Source code for pipeline.utils.graphutils.torchutils

"""A python module that defines utilities using with PyTorch computation.
"""
from __future__ import annotations
import torch


[docs]def get_groupby_indices(
    sorted_tensor: torch.Tensor,
    expected_unique_values: torch.Tensor | None = None,
    end_padding: int = 0,
) -> torch.Tensor:
    """Get the array of grouping indices.

    Args:
        sorted_tensor: A tensor of sorted values.
        expected_unique_values: The expected unique values in the sorted
            tensor.
            This allows to consider missing values in ``sorted_tensor``
        end_padding: this parameter allows to append to the returned 1D tensor
            the last value ``end_padding`` times.

    Returns:
        1D tensor of grouping indices, i.e., the indices of the starts
        of a new group in ``sorted_tensor``, starting from 0, and including
        the last value ``len(sorted_tensor)``.
        This tensor allows to loop over slices of unique values of ``sorted_tensor``.
    """
    unique_values, unique_value_counts = torch.unique(sorted_tensor, return_counts=True)

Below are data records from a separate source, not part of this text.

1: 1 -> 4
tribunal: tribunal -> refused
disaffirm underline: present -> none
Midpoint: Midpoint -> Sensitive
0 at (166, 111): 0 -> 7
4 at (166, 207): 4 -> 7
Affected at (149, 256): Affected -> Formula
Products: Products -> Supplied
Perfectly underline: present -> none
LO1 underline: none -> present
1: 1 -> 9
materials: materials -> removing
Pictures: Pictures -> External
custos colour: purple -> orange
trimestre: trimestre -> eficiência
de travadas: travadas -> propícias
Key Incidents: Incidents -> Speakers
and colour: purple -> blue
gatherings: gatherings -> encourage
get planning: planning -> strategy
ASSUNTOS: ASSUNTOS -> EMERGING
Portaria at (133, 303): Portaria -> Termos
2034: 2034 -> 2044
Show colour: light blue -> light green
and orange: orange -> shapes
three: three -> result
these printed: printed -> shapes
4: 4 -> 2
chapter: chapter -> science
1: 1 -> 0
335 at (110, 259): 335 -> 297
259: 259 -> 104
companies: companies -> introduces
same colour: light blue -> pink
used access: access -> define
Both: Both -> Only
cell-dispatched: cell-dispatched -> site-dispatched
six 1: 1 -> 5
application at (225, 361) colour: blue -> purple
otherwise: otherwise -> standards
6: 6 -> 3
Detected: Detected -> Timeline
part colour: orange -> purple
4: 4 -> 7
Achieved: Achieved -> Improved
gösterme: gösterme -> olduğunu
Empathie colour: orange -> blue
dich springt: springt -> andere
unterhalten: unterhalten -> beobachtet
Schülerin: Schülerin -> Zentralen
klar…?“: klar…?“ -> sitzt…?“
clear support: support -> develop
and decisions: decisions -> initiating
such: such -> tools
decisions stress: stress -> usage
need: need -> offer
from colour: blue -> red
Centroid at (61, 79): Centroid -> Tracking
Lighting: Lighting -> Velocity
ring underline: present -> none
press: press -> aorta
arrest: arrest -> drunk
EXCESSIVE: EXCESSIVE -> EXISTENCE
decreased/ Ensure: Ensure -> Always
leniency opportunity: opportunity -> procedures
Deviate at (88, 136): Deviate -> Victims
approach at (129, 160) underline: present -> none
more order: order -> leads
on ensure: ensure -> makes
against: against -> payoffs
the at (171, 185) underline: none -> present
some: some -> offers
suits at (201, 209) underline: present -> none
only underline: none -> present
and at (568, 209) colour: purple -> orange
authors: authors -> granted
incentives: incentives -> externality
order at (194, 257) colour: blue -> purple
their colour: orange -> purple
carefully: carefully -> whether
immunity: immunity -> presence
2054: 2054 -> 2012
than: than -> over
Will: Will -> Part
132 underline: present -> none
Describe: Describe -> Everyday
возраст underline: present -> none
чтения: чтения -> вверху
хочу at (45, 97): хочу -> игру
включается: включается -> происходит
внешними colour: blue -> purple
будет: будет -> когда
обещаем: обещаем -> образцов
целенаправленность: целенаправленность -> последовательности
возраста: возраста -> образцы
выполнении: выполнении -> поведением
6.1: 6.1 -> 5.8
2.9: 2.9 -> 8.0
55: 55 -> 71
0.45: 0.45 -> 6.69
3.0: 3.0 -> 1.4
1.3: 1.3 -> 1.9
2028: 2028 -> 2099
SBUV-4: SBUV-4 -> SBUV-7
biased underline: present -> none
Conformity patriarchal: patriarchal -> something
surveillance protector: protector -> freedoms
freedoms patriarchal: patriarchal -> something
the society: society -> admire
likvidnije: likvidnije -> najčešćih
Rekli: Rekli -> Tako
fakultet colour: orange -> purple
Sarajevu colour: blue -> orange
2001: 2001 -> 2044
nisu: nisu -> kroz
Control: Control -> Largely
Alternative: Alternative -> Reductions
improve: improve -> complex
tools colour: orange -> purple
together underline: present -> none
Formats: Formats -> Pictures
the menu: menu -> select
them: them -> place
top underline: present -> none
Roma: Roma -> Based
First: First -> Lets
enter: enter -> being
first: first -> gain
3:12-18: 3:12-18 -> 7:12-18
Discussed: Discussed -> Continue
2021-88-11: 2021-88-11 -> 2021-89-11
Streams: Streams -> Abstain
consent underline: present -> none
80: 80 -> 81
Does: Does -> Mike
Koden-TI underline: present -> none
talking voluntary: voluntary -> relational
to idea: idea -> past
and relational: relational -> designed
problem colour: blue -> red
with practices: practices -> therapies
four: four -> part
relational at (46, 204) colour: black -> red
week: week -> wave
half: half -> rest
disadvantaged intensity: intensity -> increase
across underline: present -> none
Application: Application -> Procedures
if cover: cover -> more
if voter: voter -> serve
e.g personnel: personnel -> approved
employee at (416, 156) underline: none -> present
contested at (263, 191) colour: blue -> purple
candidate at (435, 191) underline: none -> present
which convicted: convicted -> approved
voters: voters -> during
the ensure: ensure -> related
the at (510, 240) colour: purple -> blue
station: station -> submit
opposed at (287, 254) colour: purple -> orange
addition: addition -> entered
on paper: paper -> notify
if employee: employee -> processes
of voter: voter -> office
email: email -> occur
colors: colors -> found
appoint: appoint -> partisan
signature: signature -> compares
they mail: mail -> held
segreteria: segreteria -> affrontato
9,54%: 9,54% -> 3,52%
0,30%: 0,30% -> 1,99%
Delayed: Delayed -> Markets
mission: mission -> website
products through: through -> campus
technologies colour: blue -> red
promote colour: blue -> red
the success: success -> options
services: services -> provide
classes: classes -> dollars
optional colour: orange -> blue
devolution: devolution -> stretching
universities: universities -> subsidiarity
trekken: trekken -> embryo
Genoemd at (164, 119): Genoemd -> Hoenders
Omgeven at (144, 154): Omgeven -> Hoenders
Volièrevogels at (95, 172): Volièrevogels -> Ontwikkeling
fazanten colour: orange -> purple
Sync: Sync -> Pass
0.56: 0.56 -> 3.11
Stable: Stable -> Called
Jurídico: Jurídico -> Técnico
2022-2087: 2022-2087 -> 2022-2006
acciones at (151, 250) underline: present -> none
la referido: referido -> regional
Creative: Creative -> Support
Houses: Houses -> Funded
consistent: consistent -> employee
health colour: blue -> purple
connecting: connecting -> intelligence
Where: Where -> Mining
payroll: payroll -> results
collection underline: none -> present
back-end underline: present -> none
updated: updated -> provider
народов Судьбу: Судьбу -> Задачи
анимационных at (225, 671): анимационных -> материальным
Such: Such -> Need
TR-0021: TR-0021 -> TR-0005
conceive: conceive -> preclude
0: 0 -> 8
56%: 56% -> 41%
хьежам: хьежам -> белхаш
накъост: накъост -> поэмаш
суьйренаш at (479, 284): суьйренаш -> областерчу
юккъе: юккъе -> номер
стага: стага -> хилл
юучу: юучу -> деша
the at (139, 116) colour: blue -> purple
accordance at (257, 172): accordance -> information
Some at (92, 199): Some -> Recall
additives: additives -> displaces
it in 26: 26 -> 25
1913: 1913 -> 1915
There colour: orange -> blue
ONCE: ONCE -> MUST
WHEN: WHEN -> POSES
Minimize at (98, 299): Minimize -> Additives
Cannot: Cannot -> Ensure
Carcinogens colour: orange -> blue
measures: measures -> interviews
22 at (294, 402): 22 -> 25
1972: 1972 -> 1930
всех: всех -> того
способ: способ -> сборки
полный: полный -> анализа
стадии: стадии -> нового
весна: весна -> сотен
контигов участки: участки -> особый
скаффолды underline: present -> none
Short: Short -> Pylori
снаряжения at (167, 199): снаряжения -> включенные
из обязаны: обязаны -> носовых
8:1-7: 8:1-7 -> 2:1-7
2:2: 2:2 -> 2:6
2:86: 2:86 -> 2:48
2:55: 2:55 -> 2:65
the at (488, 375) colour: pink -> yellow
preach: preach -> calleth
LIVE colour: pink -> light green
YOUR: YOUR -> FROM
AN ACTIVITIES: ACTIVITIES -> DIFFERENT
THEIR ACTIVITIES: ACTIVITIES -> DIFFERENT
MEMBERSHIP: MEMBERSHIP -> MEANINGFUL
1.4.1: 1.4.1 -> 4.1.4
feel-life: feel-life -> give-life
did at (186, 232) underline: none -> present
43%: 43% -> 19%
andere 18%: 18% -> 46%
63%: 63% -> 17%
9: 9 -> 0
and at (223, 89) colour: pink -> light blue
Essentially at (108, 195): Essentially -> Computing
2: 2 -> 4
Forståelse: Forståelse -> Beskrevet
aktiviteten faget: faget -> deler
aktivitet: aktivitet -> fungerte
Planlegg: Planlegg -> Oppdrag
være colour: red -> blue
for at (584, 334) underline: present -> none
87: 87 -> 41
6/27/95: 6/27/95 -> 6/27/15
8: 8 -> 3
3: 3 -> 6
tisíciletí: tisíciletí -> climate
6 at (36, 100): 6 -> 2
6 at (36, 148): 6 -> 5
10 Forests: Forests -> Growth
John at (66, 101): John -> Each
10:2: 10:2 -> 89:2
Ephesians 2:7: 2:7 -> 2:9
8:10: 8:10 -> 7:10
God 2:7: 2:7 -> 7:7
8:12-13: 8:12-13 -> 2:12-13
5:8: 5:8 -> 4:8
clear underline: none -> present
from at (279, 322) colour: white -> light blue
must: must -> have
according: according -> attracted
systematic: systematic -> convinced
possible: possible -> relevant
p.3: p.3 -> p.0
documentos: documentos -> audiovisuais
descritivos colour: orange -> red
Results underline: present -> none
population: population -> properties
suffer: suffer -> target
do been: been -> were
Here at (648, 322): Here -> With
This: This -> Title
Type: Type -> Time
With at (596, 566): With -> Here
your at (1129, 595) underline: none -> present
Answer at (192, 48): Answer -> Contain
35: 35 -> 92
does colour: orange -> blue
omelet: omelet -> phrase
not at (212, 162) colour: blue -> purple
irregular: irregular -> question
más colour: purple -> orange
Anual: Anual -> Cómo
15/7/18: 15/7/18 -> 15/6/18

    if expected_unique_values is not None:
        if not torch.all(torch.isin(unique_values, expected_unique_values)):
            raise ValueError(
                "The tensor `sorted_tensor` contain values that are not in "
                "the tensor `expected_unique_values`."
            )

        if not torch.all(torch.isin(expected_unique_values, unique_values)):
            value_counts = torch.zeros(
                expected_unique_values.shape,
                dtype=unique_value_counts.dtype,
                device=unique_value_counts.device,
            )
            value_counts[
                torch.isin(expected_unique_values, unique_values)
            ] = unique_value_counts
        else:
            value_counts = unique_value_counts
    else:
        value_counts = unique_value_counts

    run_lengths = torch.zeros(
        (value_counts.shape[0] + 1 + end_padding,),
        dtype=value_counts.dtype,
        device=value_counts.device,
    )
    run_lengths[1 : value_counts.shape[0] + 1] = torch.cumsum(value_counts, dim=0)
    run_lengths[value_counts.shape[0] + 1 :] = run_lengths[value_counts.shape[0]]

    return run_lengths


[docs]def scatter_reduce(
    src: torch.Tensor,
    index: torch.Tensor,
    reduce: str,
    dim_size: int,
) -> torch.Tensor:
    """A scatter reduce for ``dim=0`` that works with ONNX export.
    It uses the experimental function :py:func:`torch.scatter_reduce`.
    The arguments match the ones of the pytorch-scatter library, with a supplementary
    argument ``reduce`` (``sum``, ``prod``, ``mean``, ``amax`` or ``amin``) that
    allows to choose the reduction.
    """

    return torch.scatter_reduce(
        input=torch.zeros((dim_size, src.shape[1]), dtype=src.dtype, device=src.device),
        dim=0,
        index=index.unsqueeze(0).expand(src.shape[1], -1).T,
        src=src,
        reduce=reduce,
        include_self=True,  # For support of ONNX export
    )